1\. Matt is one of two classmates that I remember from that high school. I
switched schools for the last two years, didn't integrate well, and was
recovering from an injury for half of my senior year. But Matt was friendly,
and loaned me a book about C++, which I eventually mailed back to him.

The other person was a neighbor. His name was Chris, and he had a nicely-
restored orange truck.

2\. The problem is not with "precision medicine", but with medicine itself.
The name of this project implies that they're going to turn medicine's hunting
rifle into a sniper rifle. But conventional medical practice has inherited a
bunch of assumptions that are basically wrong. Standard medicine's "rifle" is
just a crummy old shotgun that's lucky to hit anything.

If you get shot in the head, go to the trauma center - they do good work, and
can possibly save your life. If you have a chronic disease, get a dozen second
opinions, including from non-medical doctors. If you have a psychiatric
problem, avoid psychiatrists as if your life depends on it: conventional
psychiatry is a disaster-in-progress.

The precision medicine effort is an opportunity to clean Medicine's house. The
drug companies won't be happy when their businesses wither away, but maybe the
lawyers will help them go quietly into the night.

------
qewrffewqwfqew
A little disappointing to see the links to his favourite paper going to
paywalls.
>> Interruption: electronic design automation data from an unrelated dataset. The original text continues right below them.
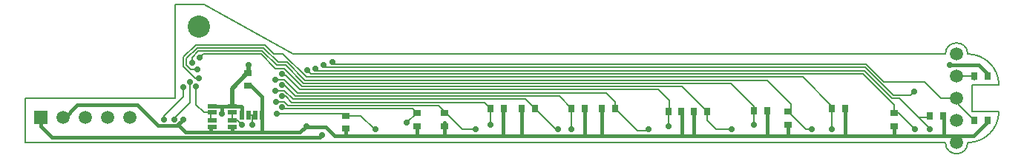
<source format=gbl>
%FSLAX23Y23*%
%MOIN*%
G70*
G01*
G75*
G04 Layer_Physical_Order=2*
G04 Layer_Color=16711680*
%ADD10R,0.028X0.035*%
%ADD11R,0.063X0.016*%
%ADD12R,0.014X0.063*%
%ADD13O,0.055X0.018*%
%ADD14R,0.035X0.031*%
%ADD15C,0.015*%
%ADD16C,0.020*%
%ADD17C,0.007*%
%ADD18C,0.005*%
%ADD19C,0.059*%
%ADD20C,0.100*%
%ADD21R,0.059X0.059*%
%ADD22C,0.029*%
%ADD23R,0.039X0.020*%
%ADD24R,0.020X0.039*%
%ADD25R,0.035X0.028*%
D10*
X5490Y3900D02*
D03*
X5550D02*
D03*
X5490Y4100D02*
D03*
X5550D02*
D03*
X3455Y3955D02*
D03*
X3515D02*
D03*
X3740Y3955D02*
D03*
X3680D02*
D03*
X3375D02*
D03*
X3315D02*
D03*
X4909Y3954D02*
D03*
X4850D02*
D03*
X4230Y3940D02*
D03*
X4290D02*
D03*
X3815Y3955D02*
D03*
X3875D02*
D03*
X4174Y3940D02*
D03*
X4115D02*
D03*
X5350Y3920D02*
D03*
X5290D02*
D03*
X4560Y3945D02*
D03*
X4500D02*
D03*
D14*
X2225Y4057D02*
D03*
Y4113D02*
D03*
D15*
X2110Y3964D02*
X2155D01*
X2065D02*
X2110D01*
X2060D02*
X2065D01*
X2289Y3925D02*
Y4006D01*
X2238Y4057D02*
X2289Y4006D01*
X2225Y4057D02*
X2238D01*
X2110Y3930D02*
Y3964D01*
X2155D02*
X2196D01*
X2201Y3959D01*
Y3925D02*
Y3959D01*
X2060Y3846D02*
X2155D01*
X1945D02*
X2060D01*
Y3871D01*
X2155Y3846D02*
X2285D01*
X2155D02*
Y3871D01*
X2289Y3850D02*
Y3925D01*
X2285Y3846D02*
X2289Y3850D01*
X2285Y3846D02*
X2461D01*
X1345Y3825D02*
X2549D01*
X1916Y3876D02*
X1945Y3846D01*
X1907Y3876D02*
X1916D01*
X1907D02*
X1935Y3904D01*
X1824Y3876D02*
X1907D01*
X1730Y3970D02*
X1824Y3876D01*
X1935Y3904D02*
Y3905D01*
X1460Y3970D02*
X1730D01*
X1295Y3875D02*
Y3915D01*
X1395Y3905D02*
X1460Y3970D01*
X4560Y3829D02*
X4654D01*
X3865D02*
X4560D01*
X4560Y3830D02*
X4560Y3829D01*
X4560Y3830D02*
Y3945D01*
X2461Y3846D02*
X2490Y3875D01*
X2549Y3825D02*
X2560Y3835D01*
X1295Y3875D02*
X1345Y3825D01*
X2575Y3870D02*
X2616Y3829D01*
X2495Y3870D02*
X2575D01*
X2616Y3829D02*
X2665D01*
Y3863D01*
Y3829D02*
X3110D01*
Y3890D01*
X2985Y3829D02*
Y3875D01*
X3455Y3829D02*
X3740D01*
X2879D02*
X3455D01*
X3455Y3830D01*
Y3955D01*
X3740Y3829D02*
X3779D01*
X3740Y3830D02*
X3740Y3829D01*
X3740Y3830D02*
Y3955D01*
X3810Y3829D02*
X3865D01*
X3779D02*
X3810D01*
X3815Y3835D01*
Y3955D01*
X3865Y3830D02*
X3865Y3829D01*
X4175Y3830D02*
Y3940D01*
X4230Y3829D02*
Y3940D01*
X5550Y3895D02*
Y3910D01*
X5485Y3830D02*
X5550Y3895D01*
X5420Y3830D02*
X5485D01*
X5550Y4100D02*
Y4110D01*
X5510Y4150D02*
X5550Y4110D01*
X5380Y4150D02*
X5510D01*
X5130Y3830D02*
X5420D01*
X4909D02*
X5130D01*
X5130Y3875D02*
X5130Y3875D01*
Y3830D02*
Y3875D01*
X5420Y3800D02*
Y3830D01*
X5354Y3834D02*
Y3919D01*
X4654Y3829D02*
X4909D01*
X4909Y3830D02*
Y3954D01*
X4654Y3829D02*
X4654Y3829D01*
X4654Y3829D02*
Y3870D01*
X3374Y3830D02*
Y3955D01*
D16*
X2155Y3964D02*
Y4045D01*
X2223Y4113D01*
X2225D01*
X2230Y4118D02*
Y4150D01*
X2225Y4113D02*
X2230Y4118D01*
D17*
X2291Y4214D02*
X2356Y4149D01*
X2004Y4214D02*
X2291D01*
X1975Y4185D02*
X2004Y4214D01*
X2297Y4228D02*
X2362Y4163D01*
X1998Y4228D02*
X2297D01*
X1950Y4180D02*
X1998Y4228D01*
X2302Y4242D02*
X2342Y4202D01*
X1992Y4242D02*
X2302D01*
X1936Y4186D02*
X1992Y4242D01*
X2285Y4200D02*
X2350Y4135D01*
X2025Y4200D02*
X2285D01*
X2010Y4185D02*
X2025Y4200D01*
X2350Y4135D02*
X2390D01*
X2356Y4149D02*
X2396D01*
X2362Y4163D02*
X2402D01*
X2342Y4202D02*
X2383D01*
X2489Y4096D01*
X2529Y4135D02*
X2539Y4125D01*
X2565Y4150D02*
X2575Y4140D01*
X2605Y4165D02*
X2615Y4155D01*
X2510Y4110D02*
X4990D01*
X2489Y4096D02*
X4719D01*
X2483Y4082D02*
X4558D01*
X2477Y4068D02*
X4397D01*
X2471Y4054D02*
X4176D01*
X2460Y4040D02*
X4070D01*
X2450Y4025D02*
X3630D01*
X2440Y4010D02*
X3625D01*
X2430Y3996D02*
X3474D01*
X2424Y3982D02*
X3288D01*
X2407Y3968D02*
X3082D01*
X2387Y3953D02*
X2966D01*
X2355Y3930D02*
X2657D01*
X2493Y4127D02*
Y4127D01*
X2402Y4163D02*
X2483Y4082D01*
X2396Y4149D02*
X2477Y4068D01*
X2390Y4135D02*
X2471Y4054D01*
X2395Y4105D02*
X2460Y4040D01*
X2390Y4085D02*
X2450Y4025D01*
X2380Y4060D02*
X2390D01*
X2350Y4080D02*
Y4085D01*
Y4035D02*
X2391D01*
X2354Y3985D02*
X2354Y3985D01*
X2380Y4010D02*
X2396D01*
X2390Y3985D02*
X2407Y3968D01*
X2354Y3985D02*
X2390D01*
X2385Y4105D02*
X2395D01*
X2355Y4085D02*
X2390D01*
X2391Y4035D02*
X2430Y3996D01*
X2380Y3960D02*
X2387Y3953D01*
X2493Y4127D02*
X2510Y4110D01*
X2539Y4125D02*
X4995D01*
X2575Y4140D02*
X5000D01*
X4995Y4125D02*
X5120Y4000D01*
X2966Y3953D02*
X2985Y3935D01*
X3082Y3968D02*
X3189Y3861D01*
X3288Y3982D02*
X3315Y3955D01*
X2396Y4010D02*
X2424Y3982D01*
X3474Y3996D02*
X3515Y3955D01*
X3625Y4010D02*
X3680Y3955D01*
X2390Y4060D02*
X2440Y4010D01*
X3630Y4025D02*
X3632Y4023D01*
X3837D01*
X3875Y3985D01*
X4070Y4040D02*
X4118Y3992D01*
Y3943D02*
Y3992D01*
X4176Y4054D02*
X4290Y3940D01*
X4397Y4068D02*
X4500Y3965D01*
X4558Y4082D02*
X4665Y3975D01*
Y3945D02*
Y3975D01*
X4719Y4096D02*
X4850Y3965D01*
X4990Y4110D02*
X5130Y3970D01*
X1990Y4090D02*
X2005D01*
X1975Y4105D02*
X1990Y4090D01*
X1975Y4105D02*
X1975D01*
X1936Y4144D02*
X1975Y4105D01*
X1936Y4144D02*
Y4186D01*
X1970Y4130D02*
X2000D01*
X1950Y4150D02*
X1970Y4130D01*
X1950Y4150D02*
Y4180D01*
X1975Y4160D02*
Y4185D01*
X2380Y4110D02*
X2385Y4105D01*
X2380Y4110D02*
X2385D01*
X2350Y4080D02*
X2355Y4085D01*
X2657Y3930D02*
X2665Y3922D01*
X2029Y3936D02*
X2060D01*
X1994Y3971D02*
X2029Y3936D01*
X1994Y3971D02*
Y4053D01*
X1965Y3980D02*
Y4075D01*
X1895Y3910D02*
X1965Y3980D01*
X1935Y4006D02*
Y4050D01*
X2060Y3899D02*
Y3936D01*
X2155Y3904D02*
X2158Y3901D01*
X2179D01*
X2200Y3880D01*
X2155Y3904D02*
Y3941D01*
X2245Y3925D02*
X2261D01*
X2229D02*
X2245D01*
Y3880D02*
Y3925D01*
X1850Y3921D02*
X1935Y4006D01*
X1850Y3905D02*
Y3921D01*
X1895Y3905D02*
Y3910D01*
X2795Y3860D02*
X2800D01*
X2733Y3922D02*
X2795Y3860D01*
X2665Y3922D02*
X2733D01*
X2615Y4155D02*
X5004D01*
X5000Y4140D02*
X5126Y4014D01*
X5004Y4155D02*
X5084Y4075D01*
X2940Y3890D02*
X2985Y3935D01*
X3189Y3861D02*
X3251D01*
X3315Y3955D02*
X3315Y3955D01*
X3315Y3880D02*
Y3955D01*
X3680Y3860D02*
X3680Y3860D01*
Y3955D01*
X3615Y3855D02*
X3620Y3860D01*
X3615Y3855D02*
X3615D01*
X3515Y3955D02*
X3615Y3855D01*
X4020D02*
X4025Y3860D01*
X3975Y3855D02*
X4020D01*
X3875Y3955D02*
X3975Y3855D01*
X3875Y3955D02*
Y3985D01*
X4115Y3875D02*
Y3940D01*
X4118Y3943D01*
X4290Y3900D02*
X4330Y3860D01*
X4290Y3900D02*
Y3940D01*
X4330Y3860D02*
X4400D01*
X4850Y3954D02*
Y3965D01*
X4500Y3880D02*
Y3945D01*
Y3965D01*
X4850Y3860D02*
X4850Y3860D01*
X4850Y3860D02*
Y3954D01*
X4733Y3860D02*
X4760D01*
X4654Y3939D02*
X4733Y3860D01*
X5483Y3907D02*
X5490Y3915D01*
X5420Y3970D02*
X5483Y3907D01*
X5475Y4100D02*
X5490Y4085D01*
X5420Y4100D02*
X5475D01*
X5202Y4014D02*
X5219Y4031D01*
X5126Y4014D02*
X5202D01*
X5265Y4075D02*
X5340Y4000D01*
X5084Y4075D02*
X5265D01*
X5420Y3970D02*
Y4000D01*
X5149Y3935D02*
X5224Y3859D01*
X5130Y3935D02*
X5149D01*
X5340Y4000D02*
X5420D01*
X5130Y3935D02*
Y3970D01*
X5120Y4000D02*
X5154D01*
X5239Y3914D01*
X5289Y3864D01*
X5290Y3914D02*
X5295Y3919D01*
X5239Y3914D02*
X5290D01*
X5289Y3859D02*
Y3864D01*
D18*
X5460Y4200D02*
G03*
X5360Y4200I-50J0D01*
G01*
X5600Y4060D02*
G03*
X5460Y4200I-140J0D01*
G01*
X5360Y3800D02*
G03*
X5460Y3800I50J0D01*
G01*
D02*
G03*
X5600Y3940I0J140D01*
G01*
X1900Y4000D02*
Y4425D01*
X2430Y4200D02*
X5360D01*
X5480Y4060D02*
X5600D01*
X1225Y4000D02*
X1900D01*
X2030Y4425D02*
X2430Y4200D01*
X5480Y3940D02*
X5600D01*
X1225Y3800D02*
Y4000D01*
X1900Y4425D02*
X2030D01*
X5480Y3940D02*
Y4060D01*
X1225Y3800D02*
X5360D01*
D19*
X5410Y4200D02*
D03*
Y4100D02*
D03*
Y4000D02*
D03*
Y3900D02*
D03*
Y3800D02*
D03*
X1395Y3915D02*
D03*
X1495D02*
D03*
X1595D02*
D03*
X1695D02*
D03*
D20*
X2005Y4325D02*
D03*
D21*
X1295Y3915D02*
D03*
D22*
X2230Y4150D02*
D03*
X2529Y4135D02*
D03*
X2565Y4150D02*
D03*
X2605Y4165D02*
D03*
X2493Y4127D02*
D03*
X2380Y4060D02*
D03*
X2350Y4085D02*
D03*
Y4035D02*
D03*
X2354Y3985D02*
D03*
X2380Y4010D02*
D03*
Y3960D02*
D03*
X2355Y3930D02*
D03*
X2005Y4090D02*
D03*
X2000Y4130D02*
D03*
X1975Y4160D02*
D03*
X2010Y4185D02*
D03*
X2380Y4110D02*
D03*
X2110Y3930D02*
D03*
X1994Y4053D02*
D03*
X1965Y4075D02*
D03*
X1935Y4050D02*
D03*
X2200Y3880D02*
D03*
X2245D02*
D03*
X1935Y3905D02*
D03*
X1850D02*
D03*
X1895D02*
D03*
X2800Y3860D02*
D03*
X2560Y3835D02*
D03*
X2490Y3875D02*
D03*
X2940Y3890D02*
D03*
X3251Y3861D02*
D03*
X3315Y3880D02*
D03*
X3680Y3860D02*
D03*
X3620D02*
D03*
X4025D02*
D03*
X4115Y3875D02*
D03*
X4500Y3880D02*
D03*
X4400Y3860D02*
D03*
X4850D02*
D03*
X5380Y4150D02*
D03*
X5219Y4031D02*
D03*
X4760Y3860D02*
D03*
X5289Y3859D02*
D03*
X5224D02*
D03*
D23*
X2065Y3964D02*
D03*
Y3936D02*
D03*
Y3871D02*
D03*
Y3899D02*
D03*
X2155Y3964D02*
D03*
Y3936D02*
D03*
Y3871D02*
D03*
Y3899D02*
D03*
D24*
X2201Y3925D02*
D03*
X2229D02*
D03*
X2289D02*
D03*
X2261D02*
D03*
D25*
X3110Y3875D02*
D03*
Y3935D02*
D03*
X2665Y3863D02*
D03*
Y3922D02*
D03*
X4654Y3880D02*
D03*
Y3939D02*
D03*
X5130Y3875D02*
D03*
Y3935D02*
D03*
X2985Y3875D02*
D03*
Y3935D02*
D03*
M02*

</source>
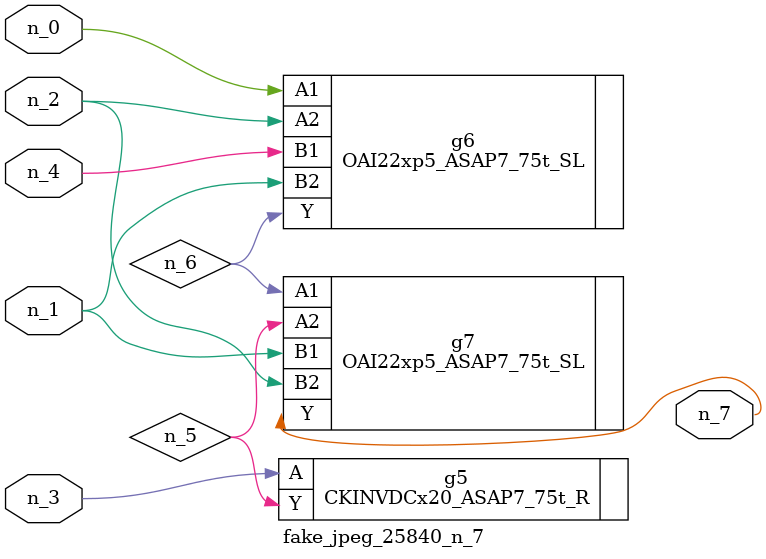
<source format=v>
module fake_jpeg_25840_n_7 (n_3, n_2, n_1, n_0, n_4, n_7);

input n_3;
input n_2;
input n_1;
input n_0;
input n_4;

output n_7;

wire n_6;
wire n_5;

CKINVDCx20_ASAP7_75t_R g5 ( 
.A(n_3),
.Y(n_5)
);

OAI22xp5_ASAP7_75t_SL g6 ( 
.A1(n_0),
.A2(n_2),
.B1(n_4),
.B2(n_1),
.Y(n_6)
);

OAI22xp5_ASAP7_75t_SL g7 ( 
.A1(n_6),
.A2(n_5),
.B1(n_1),
.B2(n_2),
.Y(n_7)
);


endmodule
</source>
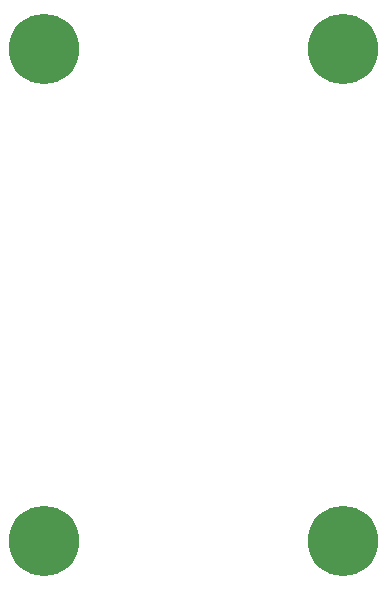
<source format=gbr>
G04 EAGLE Gerber RS-274X export*
G75*
%MOMM*%
%FSLAX34Y34*%
%LPD*%
%INSoldermask Top*%
%IPPOS*%
%AMOC8*
5,1,8,0,0,1.08239X$1,22.5*%
G01*
%ADD10C,5.952400*%


D10*
X54610Y508000D03*
X307340Y508000D03*
X54610Y91440D03*
X307340Y91440D03*
M02*

</source>
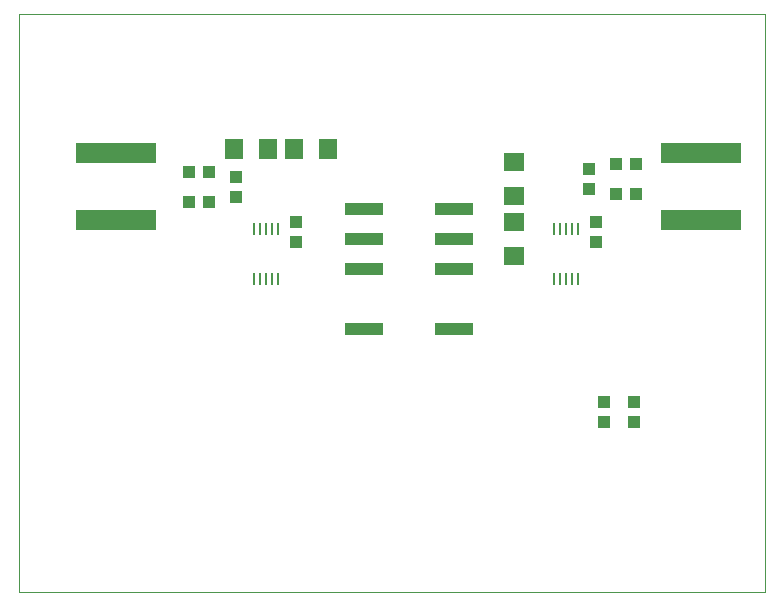
<source format=gtp>
G75*
%MOIN*%
%OFA0B0*%
%FSLAX25Y25*%
%IPPOS*%
%LPD*%
%AMOC8*
5,1,8,0,0,1.08239X$1,22.5*
%
%ADD10C,0.00000*%
%ADD11R,0.03937X0.04331*%
%ADD12R,0.04331X0.03937*%
%ADD13R,0.00984X0.03937*%
%ADD14R,0.26500X0.07087*%
%ADD15R,0.12598X0.03937*%
%ADD16R,0.06299X0.07098*%
%ADD17R,0.07098X0.06299*%
D10*
X0001000Y0001000D02*
X0001000Y0193461D01*
X0249701Y0193461D01*
X0249701Y0001000D01*
X0001000Y0001000D01*
D11*
X0093500Y0117654D03*
X0093500Y0124346D03*
X0073500Y0132654D03*
X0073500Y0139346D03*
X0064346Y0141000D03*
X0057654Y0141000D03*
X0057654Y0131000D03*
X0064346Y0131000D03*
X0191000Y0135154D03*
X0191000Y0141846D03*
X0200154Y0143500D03*
X0206846Y0143500D03*
X0206846Y0133500D03*
X0200154Y0133500D03*
X0193500Y0124346D03*
X0193500Y0117654D03*
D12*
X0196000Y0064346D03*
X0196000Y0057654D03*
X0206000Y0057654D03*
X0206000Y0064346D03*
D13*
X0187437Y0105181D03*
X0185469Y0105181D03*
X0183500Y0105181D03*
X0181531Y0105181D03*
X0179563Y0105181D03*
X0179563Y0121819D03*
X0181531Y0121819D03*
X0183500Y0121819D03*
X0185469Y0121819D03*
X0187437Y0121819D03*
X0087437Y0121819D03*
X0085469Y0121819D03*
X0083500Y0121819D03*
X0081531Y0121819D03*
X0079563Y0121819D03*
X0079563Y0105181D03*
X0081531Y0105181D03*
X0083500Y0105181D03*
X0085469Y0105181D03*
X0087437Y0105181D03*
D14*
X0033500Y0124976D03*
X0033500Y0147024D03*
X0228500Y0147024D03*
X0228500Y0124976D03*
D15*
X0146000Y0128500D03*
X0146000Y0118500D03*
X0146236Y0108500D03*
X0146000Y0088500D03*
X0116000Y0088500D03*
X0116000Y0108500D03*
X0116000Y0118500D03*
X0116000Y0128500D03*
D16*
X0104098Y0148500D03*
X0092902Y0148500D03*
X0084098Y0148500D03*
X0072902Y0148500D03*
D17*
X0166000Y0144098D03*
X0166000Y0132902D03*
X0166000Y0124098D03*
X0166000Y0112902D03*
M02*

</source>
Here are arxiv/free links:

39 page JFP version:

[http://arxiv.org/pdf/1107.3539v1.pdf](http://arxiv.org/pdf/1107.3539v1.pdf)

12 pager from ICFP:

[http://arxiv.org/pdf/1007.4446.pdf](http://arxiv.org/pdf/1007.4446.pdf)

8 page CACM highlight:

[http://www.ccs.neu.edu/home/dvanhorn/pubs/vanhorn-might-
cacm...](http://www.ccs.neu.edu/home/dvanhorn/pubs/vanhorn-might-cacm11.pdf)

------
jmcdonald-ut
I got to take Matt's compilers course. He was a really exceptional professor
who had a way of presenting pretty mundane and rigorous material in an
interesting way. His lectures were always engaging. If your interested in
understanding programming languages at a lower level I can't recommend enough
perusing his blog.

------
agumonkey
This has been posted twice already but only reached FP now. The laws of
timezone I guess. Anyway I'm happy it's visible.